Stimulate Car Buyers, Not Car Makers

Government rebates would do less harm than a bailout.

Should Uncle Sam save General Motors, Ford and Chrysler from bankruptcy? In normal times, most mainstream economists (and many mainstream legislators) would probably say no. But with financial markets in turmoil and the economy on the cusp of a nasty recession, these are hardly normal times. In any event, Congress and President-elect Barack Obama are committed to spending billions to keep the Big Three afloat.

What’s not been decided, however, is how that money should be spent. A radical change in perspective could spare the nation a lot of grief down the road. Rather than subsidizing the auto makers directly (and almost certainly sucking Washington into their management), why not give Americans the financial incentive to accelerate purchases of cars and light trucks? The consumer-subsidy approach would be a less wasteful route to the desired end, as well as one that would leave a less toxic legacy of market intervention once the economy has recovered.

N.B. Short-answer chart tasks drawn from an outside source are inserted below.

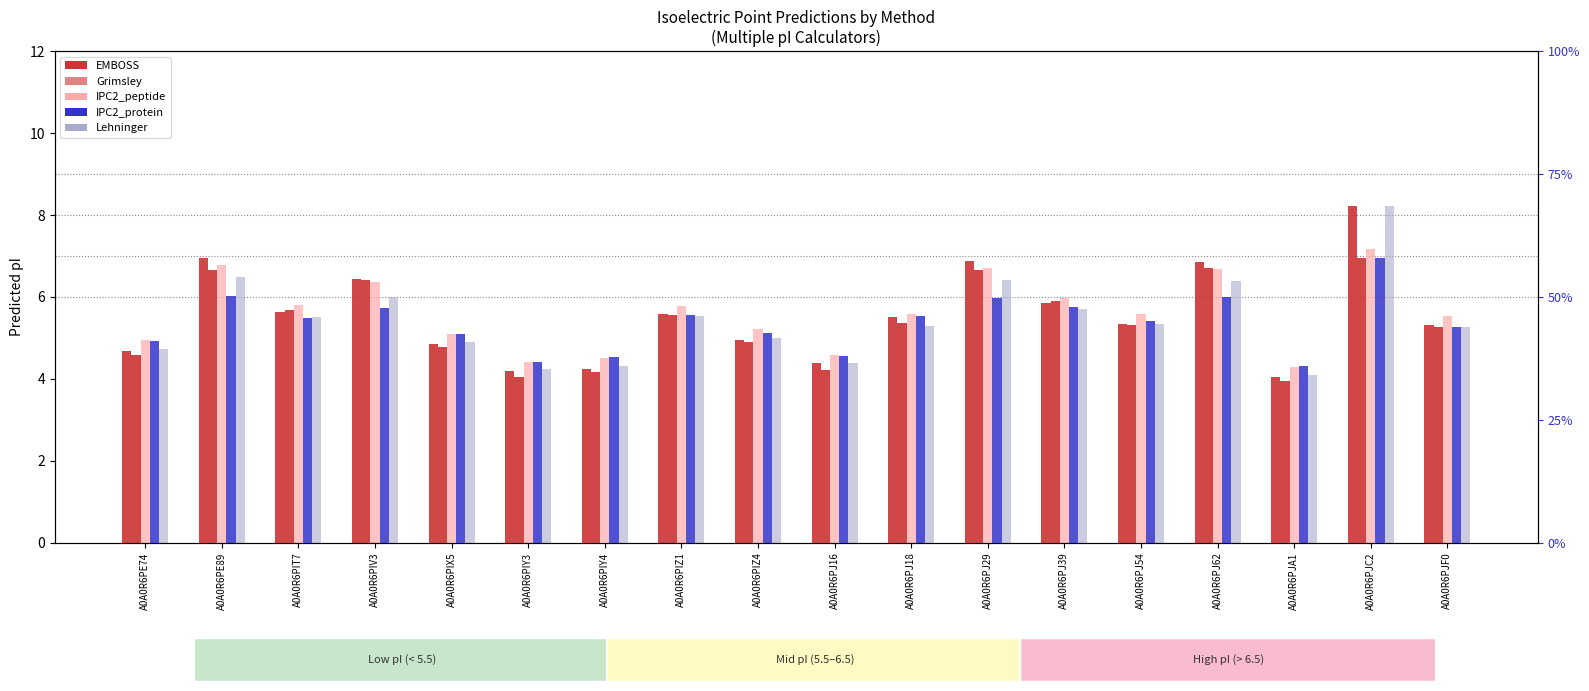

Reading left to right, list all the values displayed in this chart.

EMBOSS: A0A0R6PE74=4.7	A0A0R6PE89=6.9	A0A0R6PIT7=5.6	A0A0R6PIV3=6.4	A0A0R6PIX5=4.9	A0A0R6PIY3=4.2	A0A0R6PIY4=4.2	A0A0R6PIZ1=5.6	A0A0R6PIZ4=5.0	A0A0R6PJ16=4.4	A0A0R6PJ18=5.5	A0A0R6PJ29=6.9	A0A0R6PJ39=5.9	A0A0R6PJ54=5.3	A0A0R6PJ62=6.9	A0A0R6PJA1=4.0	A0A0R6PJC2=8.2	A0A0R6PJF0=5.3
Grimsley: A0A0R6PE74=4.6	A0A0R6PE89=6.7	A0A0R6PIT7=5.7	A0A0R6PIV3=6.4	A0A0R6PIX5=4.8	A0A0R6PIY3=4.0	A0A0R6PIY4=4.2	A0A0R6PIZ1=5.6	A0A0R6PIZ4=4.9	A0A0R6PJ16=4.2	A0A0R6PJ18=5.4	A0A0R6PJ29=6.6	A0A0R6PJ39=5.9	A0A0R6PJ54=5.3	A0A0R6PJ62=6.7	A0A0R6PJA1=3.9	A0A0R6PJC2=7.0	A0A0R6PJF0=5.3
IPC2_peptide: A0A0R6PE74=4.9	A0A0R6PE89=6.8	A0A0R6PIT7=5.8	A0A0R6PIV3=6.4	A0A0R6PIX5=5.1	A0A0R6PIY3=4.4	A0A0R6PIY4=4.5	A0A0R6PIZ1=5.8	A0A0R6PIZ4=5.2	A0A0R6PJ16=4.6	A0A0R6PJ18=5.6	A0A0R6PJ29=6.7	A0A0R6PJ39=6.0	A0A0R6PJ54=5.6	A0A0R6PJ62=6.7	A0A0R6PJA1=4.3	A0A0R6PJC2=7.2	A0A0R6PJF0=5.5
IPC2_protein: A0A0R6PE74=4.9	A0A0R6PE89=6.0	A0A0R6PIT7=5.5	A0A0R6PIV3=5.7	A0A0R6PIX5=5.1	A0A0R6PIY3=4.4	A0A0R6PIY4=4.5	A0A0R6PIZ1=5.5	A0A0R6PIZ4=5.1	A0A0R6PJ16=4.6	A0A0R6PJ18=5.5	A0A0R6PJ29=6.0	A0A0R6PJ39=5.8	A0A0R6PJ54=5.4	A0A0R6PJ62=6.0	A0A0R6PJA1=4.3	A0A0R6PJC2=6.9	A0A0R6PJF0=5.3
Lehninger: A0A0R6PE74=4.7	A0A0R6PE89=6.5	A0A0R6PIT7=5.5	A0A0R6PIV3=6.0	A0A0R6PIX5=4.9	A0A0R6PIY3=4.2	A0A0R6PIY4=4.3	A0A0R6PIZ1=5.5	A0A0R6PIZ4=5.0	A0A0R6PJ16=4.4	A0A0R6PJ18=5.3	A0A0R6PJ29=6.4	A0A0R6PJ39=5.7	A0A0R6PJ54=5.3	A0A0R6PJ62=6.4	A0A0R6PJA1=4.1	A0A0R6PJC2=8.2	A0A0R6PJF0=5.3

While the details of the bailout have yet to be hammered out, all signs point to loan guarantees conditioned on concessions from the stakeholders — perhaps cuts in union and white-collar compensation, surely restructured bank debt, and maybe a shotgun wedding between Chrysler and GM. This would keep the industry alive and most of its workers employed — for a while.

However, even if the industry recovers with a lot of help from its friends, the price will be high. At best, the arrangement will inevitably tighten the all-too-cozy relationship between Washington and Detroit in matters of technology, pensions, fuel efficiency and environmental regulation, as well as opening the door to bailouts of equally worthy industries in distress. At worst, it will suck the taxpayers into the next automobile crisis, and the next.

Since a big fiscal-stimulus package for fighting the recession — some combination of tax cuts, extended unemployment compensation, infrastructure grants and assistance to states — is coming soon, why not stimulate consumers to buy cars? Why not offer eye-popping rebates — say, $3,000 — for a limited time to buyers of cars and light trucks? It would probably make sense to phase out rebates for the most expensive cars, and as a treaty obligation, it wouldn’t do to discriminate against foreign makes.

How much downstream benefit this would generate and for whom is hard to predict. Still, it is a fair bet that most of the money would be quickly recycled in the form of demand for everything from auto parts to car mechanics’ salaries — just what you want to happen in a recession.

If, say, 12 million nonluxury vehicles were sold in the next year — similar to 2007 — the rebates would total $36 billion. Of that sum, about one-half would go for cars built by the Big Three. Better yet, more than 80% could be expected to go for vehicles actually manufactured in North America, even if the auto maker is from overseas.

This is not a perfect solution. The rebates would have to be phased out so that sales don’t drop off a cliff the day after the deadline. Not to mention that it is far from clear that it ever makes economic sense to favor one industry over another during hard economic times.

But some form of aid to the auto industry seems to be politically inevitable. Wouldn’t it be nice to manage the task with maximum benefit to middle-income Americans — and minimal micromanagement by Washington?

Mr. Hahn is a senior fellow at the American Enterprise Institute and a visiting senior fellow at Oxford University. Mr. Passell is a senior fellow at the Milken Institute and author of the forthcoming “Where to Put Your Money Now” (Pocket Books).